California Labor Code Section 4610 specifies only that “Communications regarding decisions to approve requests by physicians shall specify the specific medical treatment service approved,” while California Code of Regulations (CCR) Section 9792.9.1 states:

“All decisions to approve a request for authorization shall specify the date the complete request for authorization was received, the medical treatment service requested, the specific medical treatment service approved, and the date of the decision.”

Nowhere do these California laws or regulations authorize the payer to subsequently second-guess the treatment or walk back payment. Yet, Zurich’s UR response declares that the document is “NOT AN APPROVAL OF BENEFITS” and states that “ONLY A CLAIM ADJUSTER MAY MAKE A GUARANTEE OF PAYMENT.”

Unfortunately, the California Division of Workers’ Compensation (CA DWC) doesn’t discourage this behavior.

In 2024, the CA DWC quietly deleted a key FAQ from its website. That FAQ previously confirmed a basic, vital truth: when treatment is authorized, payment is guaranteed. With that deletion, the CA DWC sent a chilling message that casts doubt over whether any authorization truly secures payment.

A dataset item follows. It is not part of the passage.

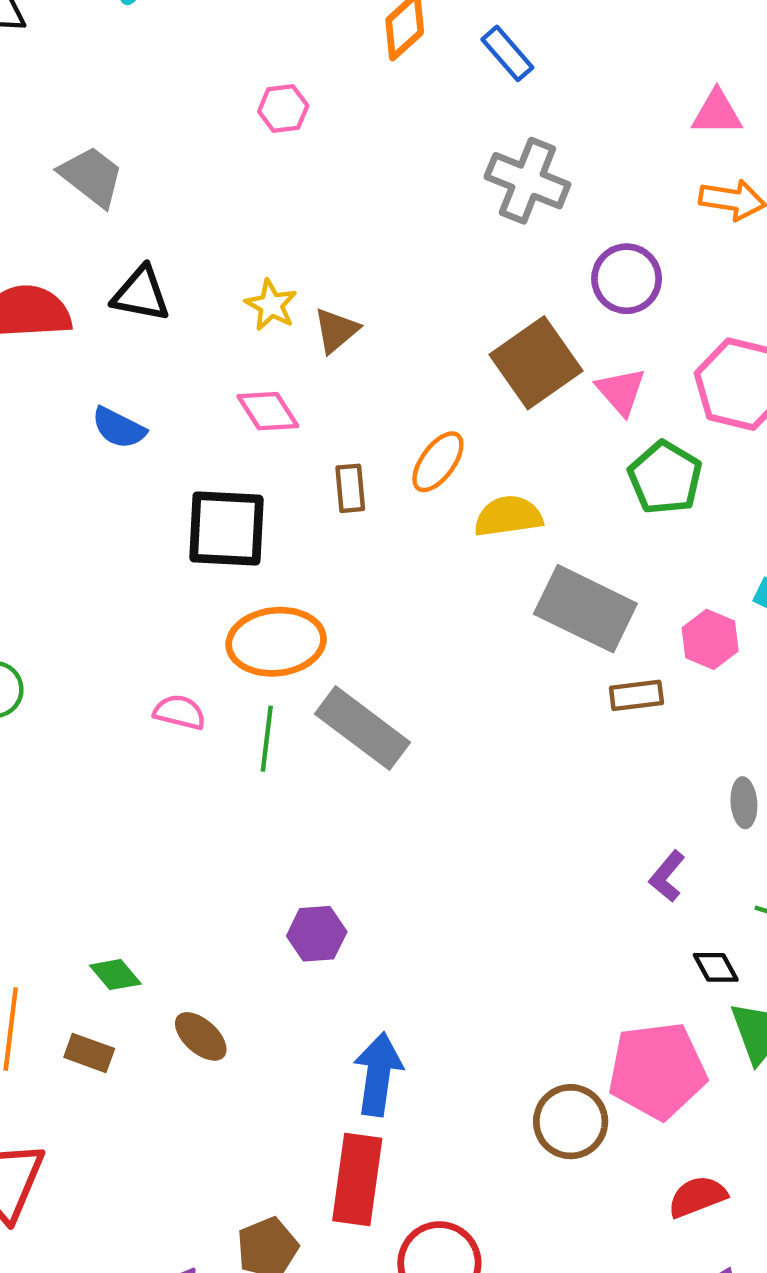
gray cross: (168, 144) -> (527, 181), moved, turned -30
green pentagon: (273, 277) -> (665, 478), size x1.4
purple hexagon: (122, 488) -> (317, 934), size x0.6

Providers are left twisting in the wind, forced to provide care with no real assurance they’ll ever be reimbursed.

CA Needs Authorization Reform

In California, providers must jump through hoops to submit a perfectly compliant RFA using the official DWC Form RFA. If the provider makes one wrong move, the request can be denied.

Meanwhile, claims administrators face no such scrutiny. There is no standard form or format for responding to RFAs; they can respond with vague, bloated, borderline-illegible documents like Zurich’s mess above, which still counts as a valid UR decision.

This double standard puts providers in a perpetual bind. When the payer’s response is unclear (or nonsensical), providers are left guessing. Guessing wrong can mean no payment.

Our advice to the psychologist is simple:

  1. Treat the injured worker for the first counseling session. Zurich technically approved the treatment, even if they refused to say how frequently.
  2. Then, submit a new RFA clearly and precisely requesting a specific number of sessions (so Zurich has less room to play games).

When it comes to authorization, specifics matter. Otherwise, payers can (and will) claim that treatment wasn’t properly authorized.

Let’s not forget who ultimately pays the price for this bureaucratic gamesmanship: California employers and their injured workers. Employers are stuck with ever-rising workers’ comp premiums while injured workers receive delayed, substandard care dictated by insurers instead of doctors.

Until California ends the double standard and requires claims administrators to issue clear, standardized RFA responses, the system will remain rigged in favor of payers, at everyone else’s expense.